On any given night, step outside into the night sky and watch the explosion of the higher education Supernova in slow motion.

The shards and fragments spewing into the atmosphere are the 26% of university graduates who can’t find work in the year following their studies and the one third of VET graduates who can’t find work in the area they’ve trained in.

The Foundation for Young Australians (FYA) has released How Young People are Faring 2013, the annual series that provides point-in-time and trend information on the education, employment and transitions of young Australians.

It’s tough even for educated kids to get onto that first rung, and it would appear that Tertiary institutions keep selling a dream that’s often far from reality.

Perhaps that exploding supernova will clear a way for a better perspective.

My point of view is this:  given that over half of what we learn we learn ‘on the job’, maybe it’s time for a more intertwined learning and working model.  Regardless of whether it’s tax audit, law, insurance or banking, science or engineering, there is huge scope to have yet –to-be-qualified, lower-paid bright young  things ‘learning by doing’ alongside experienced professionals.  And then, once they’ve found an appetite for a profession or an industry sector, they can feed that hunger through tertiary studies.

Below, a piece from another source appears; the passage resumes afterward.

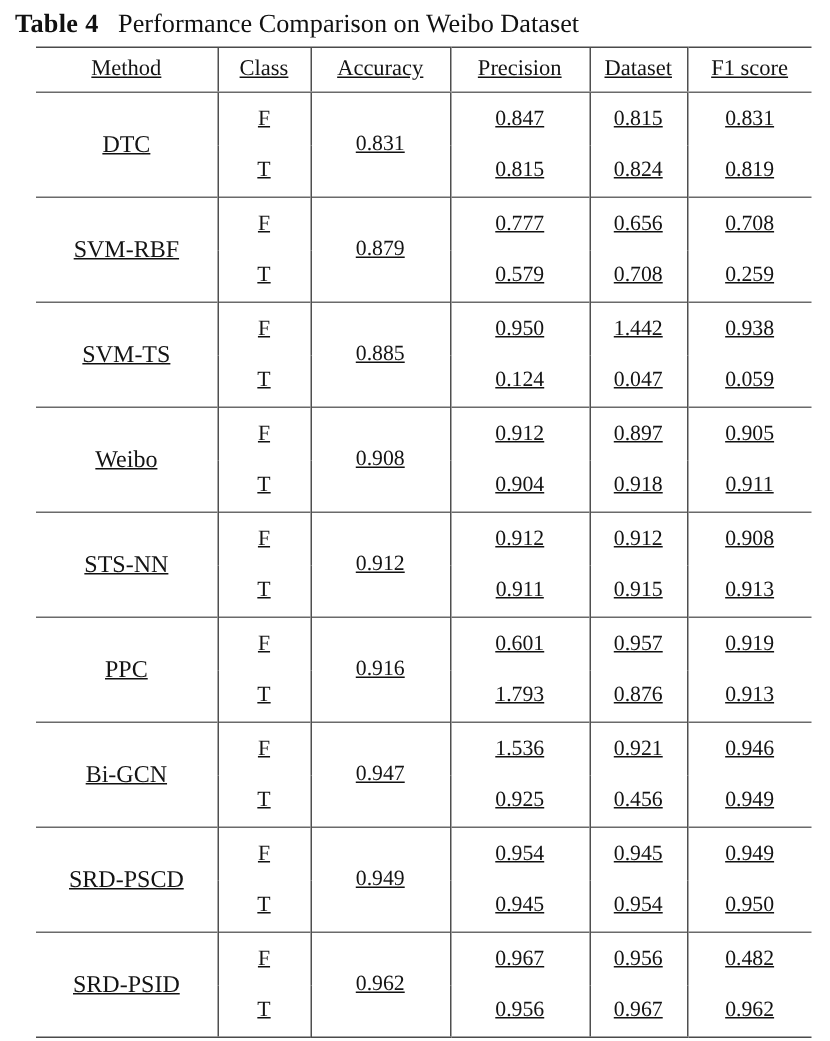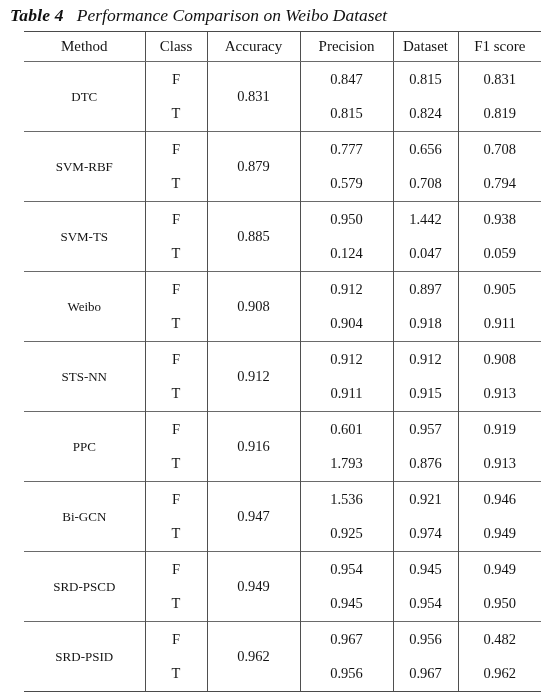"Table 4 Performance Comparison on" #caption { font-style: italic -> none }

Remember the many CEOs who started on the proverbial shop floor and went on to gain qualifications at night school.

Now with flexible study arrangements, this might be full-time, part-time or online.  We still seem to be feeding a message to school-leavers that University and further education is the Winning Ticket.   It may be for some, but it dilutes the ‘learning through work now -study later’ that also suits many bright young people.

Peter Thiel the US entrepreneur who actively sponsors young people out of education says that part of the reason people freak out about not going to University is that it’s seen as an insurance policy.  Thiel has argued that people put in the time and money not ‘to learn’ per se, but for the security that a better life and good job awaits. Increasingly, as costs have risen and the economy has faltered, the security of that has been called into question, and higher education has come under assault.

That’s my Point of View,  what’s yours?